VOTRE OBJECTIF ->
Condensez en trois ou quatre phrases le paragraphe du document qui commence par « Dans la tempête démocratique », sans perdre ses faits essentiels.

DOCUMENT ->
┄┄┄┄┄┄

Répondre à l’effondrement des preuves par une salve d’avenir
« À chaque effondrement des preuves, le poète répond par une salve d’avenir. »
René Char
Dans la tempête démocratique, socio-économique, sanitaire et climatique que la planète traverse, tempête accentuée par l’invasion de l’Ukraine par les troupes russes, il est de notre responsabilité de travailler, en plus de nos recherches et de nos enseignements, à sortir notre société de l’ornière. Nous avons peu de temps. Interpellés dans de nombreux courriers sur notre absence d’engagement partisan au cours des campagnes électorales, nous voulons clarifier ceci : nous ne nous connaissons aucun ennemi parmi celles et ceux qui défendent les libertés publiques et plus généralement le legs du libéralisme politique. A contrario, nous sommes très inquiets de la banalisation de l’extrême-droite et faisons nôtre ce principe minimal d’asepsie politique : « on ne discute pas recettes de cuisine avec des anthropophages » (Jean-Pierre Vernant).
Pour l’heure, nous vous souhaitons un été plein de joie, entre repos et production savante.
Mme Vidal, ancienne ministre de l’enseignement supérieur, envisageait de devenir salariée de la Skema business school — l’une de ces écoles de commerce qui fleurissent sur la paupérisation de l’Université publique pour proposer des formations indigentes à prix d’or. La Haute Autorité pour la transparence de la vie publique a rendu un avis défavorable, mais non public, à ce recrutement de Mme Vidal par le secteur privé dont elle a servi loyalement les intérêts.

┄┄┄┄┄┄

INFORMATIONS FOURNIES ->

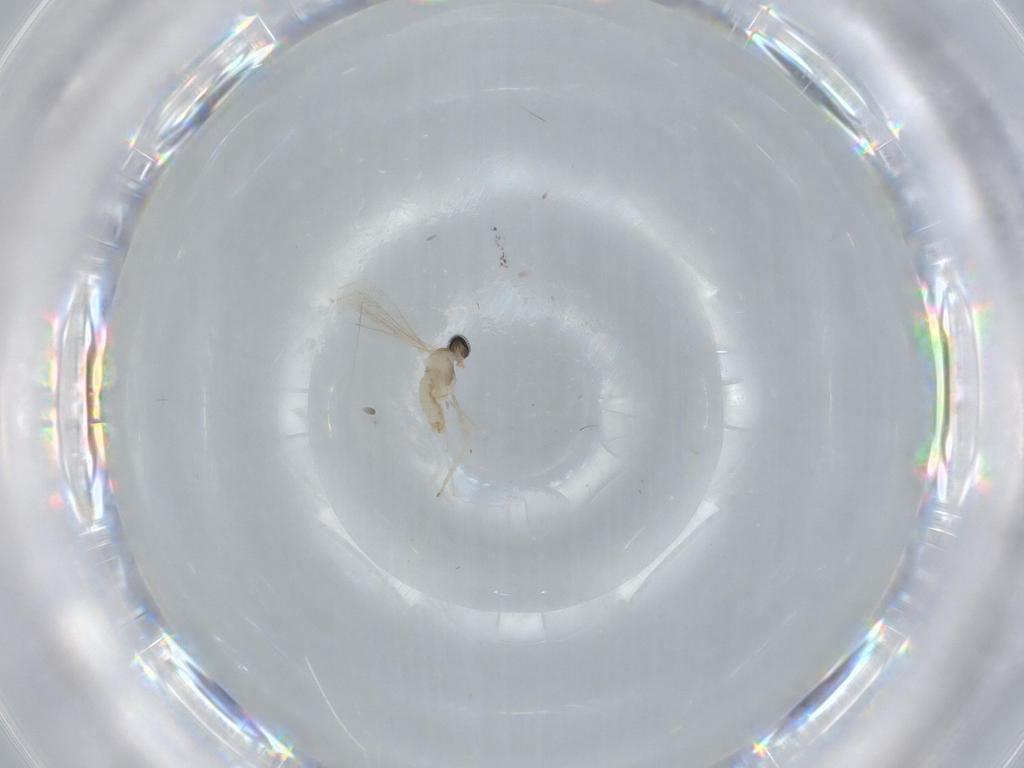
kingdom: Animalia
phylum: Arthropoda
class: Insecta
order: Diptera
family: Cecidomyiidae
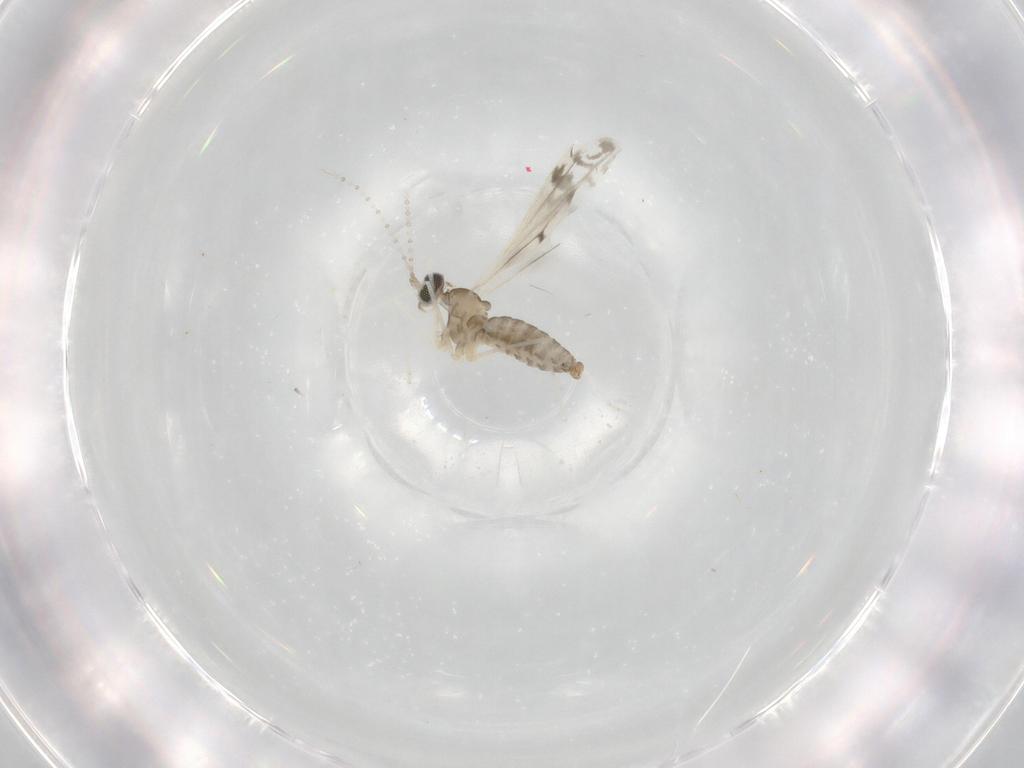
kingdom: Animalia
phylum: Arthropoda
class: Insecta
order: Diptera
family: Cecidomyiidae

┄┄┄┄┄┄

SOLUTION PROPOSÉE ->
Face à une tempête démocratique, socio-économique, sanitaire et climatique, accentuée par l'invasion de l'Ukraine par les troupes russes, les auteurs jugent de leur responsabilité de travailler, en plus de leurs recherches et enseignements, à sortir la société de l'ornière, car le temps presse. Interpellés sur leur absence d'engagement partisan pendant les campagnes électorales, ils affirment ne se connaître aucun ennemi parmi les défenseurs des libertés publiques et du legs du libéralisme politique. Très inquiets en revanche de la banalisation de l'extrême droite, ils font leur ce principe de Jean-Pierre Vernant : « on ne discute pas recettes de cuisine avec des anthropophages ».